Saturday, December 1, 2007

Happy Halloween

The Holidays bring family, parties, and the stealing of nativity scenes. Don't worry too hard though, the nativity scenes are only being borrowed until Easter wherein they are returned with a note reading "Keep the Faith and the Change - J.C." 

My family is a right wing Catholic family tinged with alcoholism and an inability to embrace black quarterbacks. I will always remember the Christmas I was allowed to pick the family activity and decided to spend the day with my homeless Uncle in the woods. This might have been the same Uncle who when driving near a river offered the bribe "If we drive into the river we'll meet Jesus faster", but that didn't stop us from spending Christmas Eve chasing a ferret around a fire. 
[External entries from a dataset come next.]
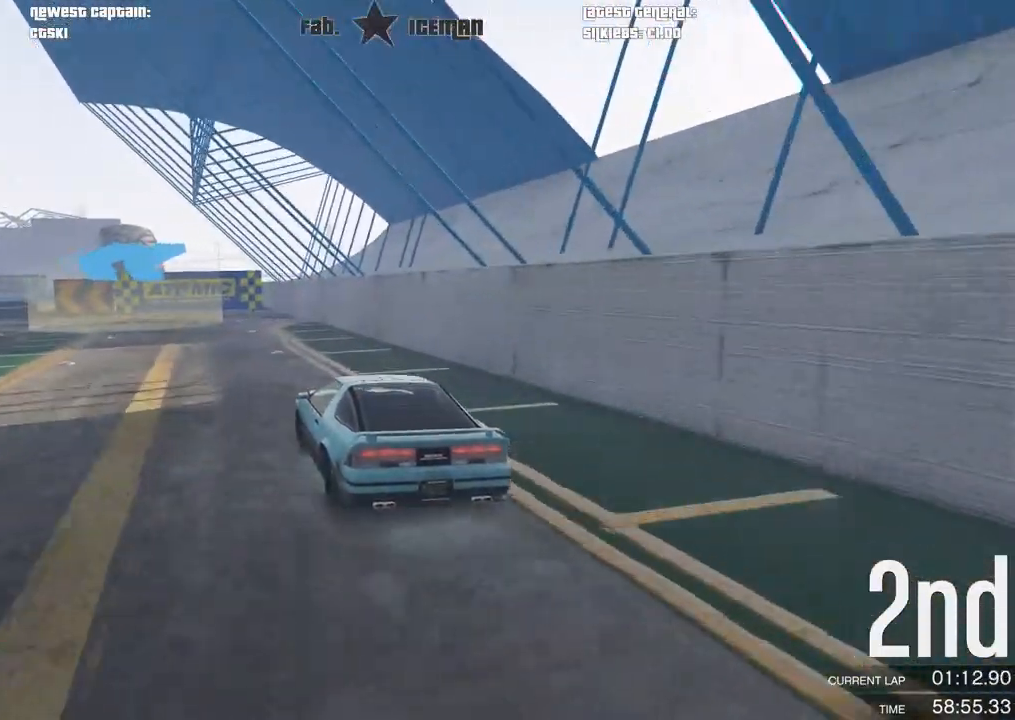
{"buttons": ["R2"], "left_stick": "down-left", "right_stick": "center", "events": [[42, "L2", "up"], [42, "left_stick", "down-left"], [500, "R2", "down"]]}
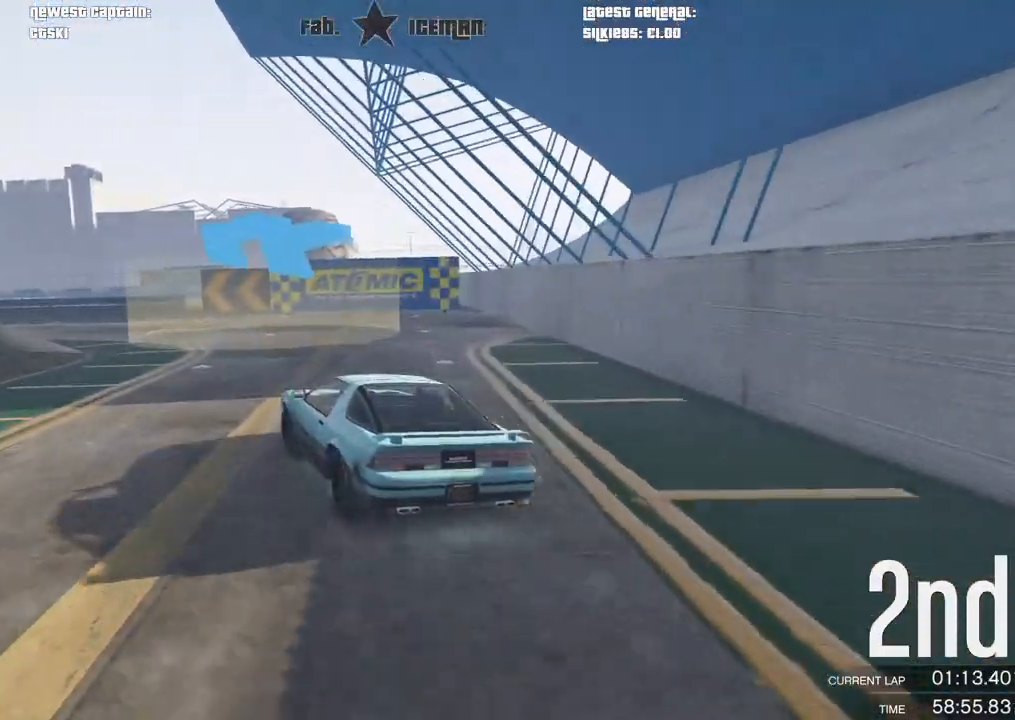
{"buttons": ["R2"], "left_stick": "down-left", "right_stick": "center", "events": [[333, "R2", "up"], [417, "R2", "down"]]}
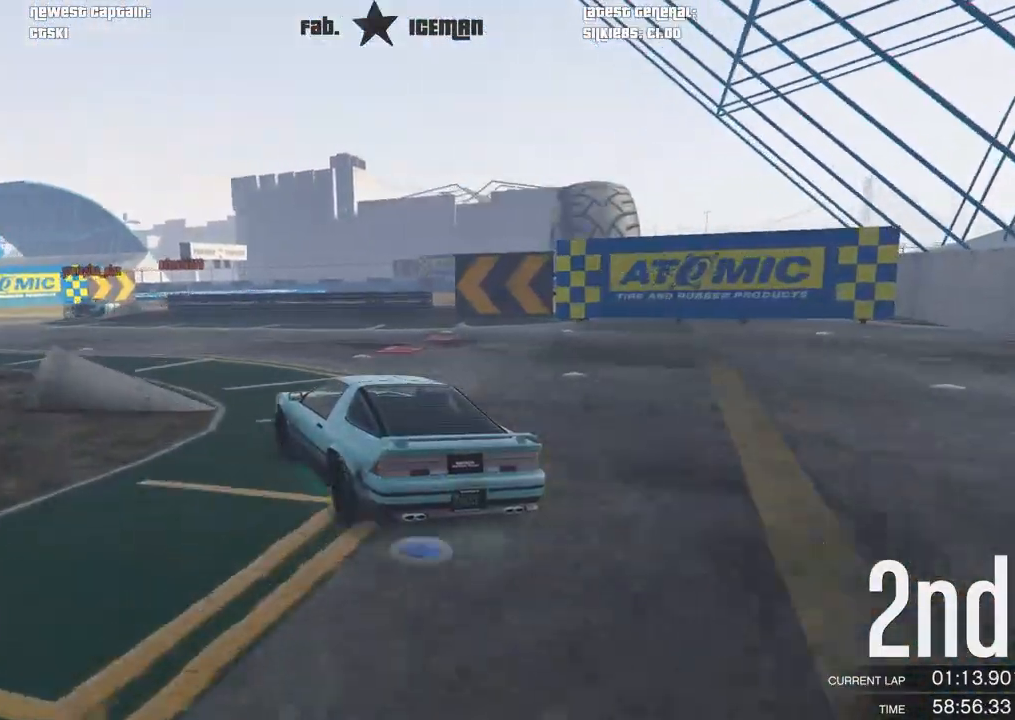
{"buttons": ["R2"], "left_stick": "right", "right_stick": "center", "events": [[396, "left_stick", "center"], [500, "left_stick", "right"]]}
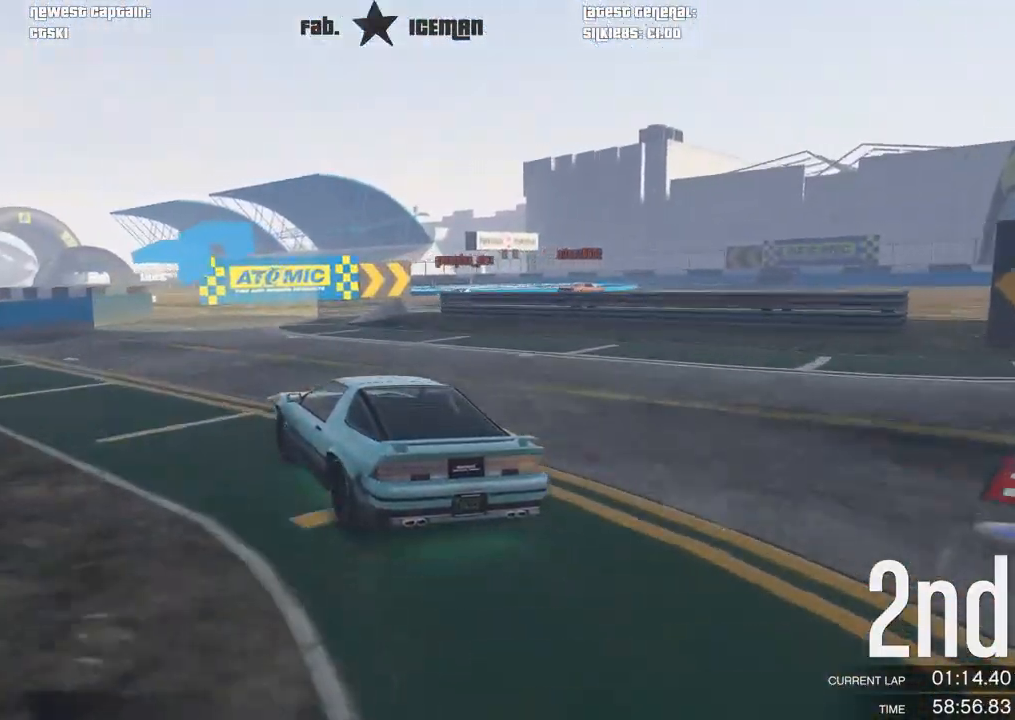
{"buttons": [], "left_stick": "right", "right_stick": "center", "events": [[167, "left_stick", "center"], [208, "R2", "up"], [250, "left_stick", "right"], [417, "left_stick", "center"], [479, "left_stick", "right"]]}
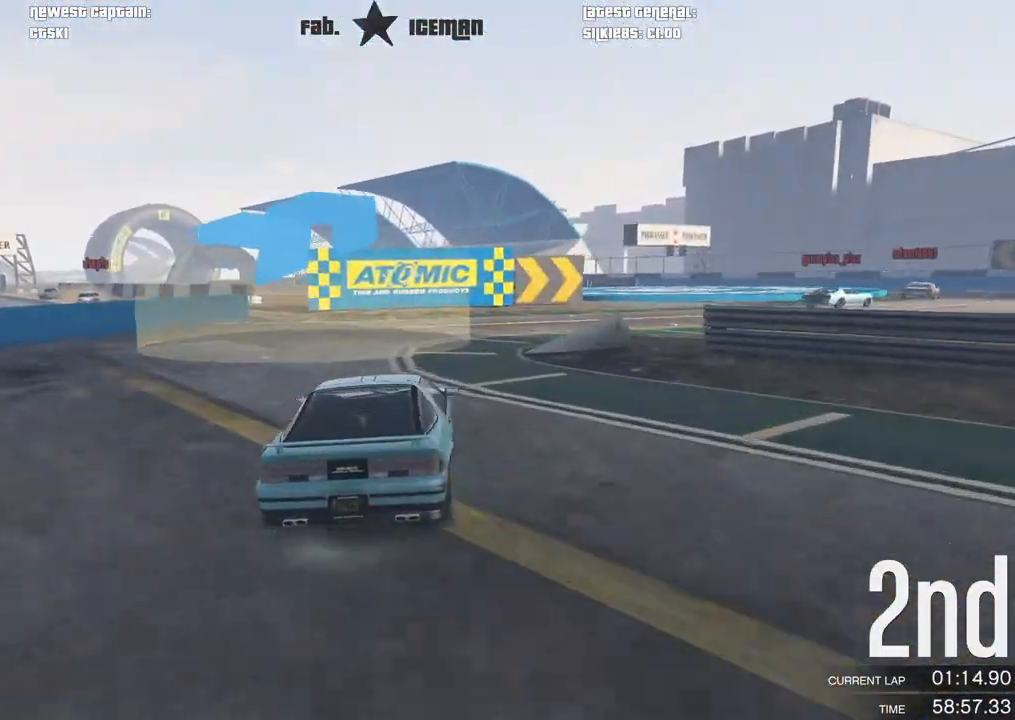
{"buttons": ["R2"], "left_stick": "right", "right_stick": "center", "events": [[250, "R2", "down"]]}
At Christmas parties I am only allowed to talk to my cousin with slight autism, a whistle, and felony charges. With that in mind I am trying to envision ways to get kicked out. 

The List
1. Bring a flask of Vodka and offer it to the Children as the blood of Christ. 
2. After the Pickle is found in the game "Find the Pickle" stubbornly protest that it is a cucumber. Soak pickle shaped ornament in brine 
3. Discuss my sister's fake lesbian wedding and how I think it's the right thing to do. Also, discuss this with a lisp while wearing an earring. 
4. Invent a new cousin from the body parts of already existing cousins.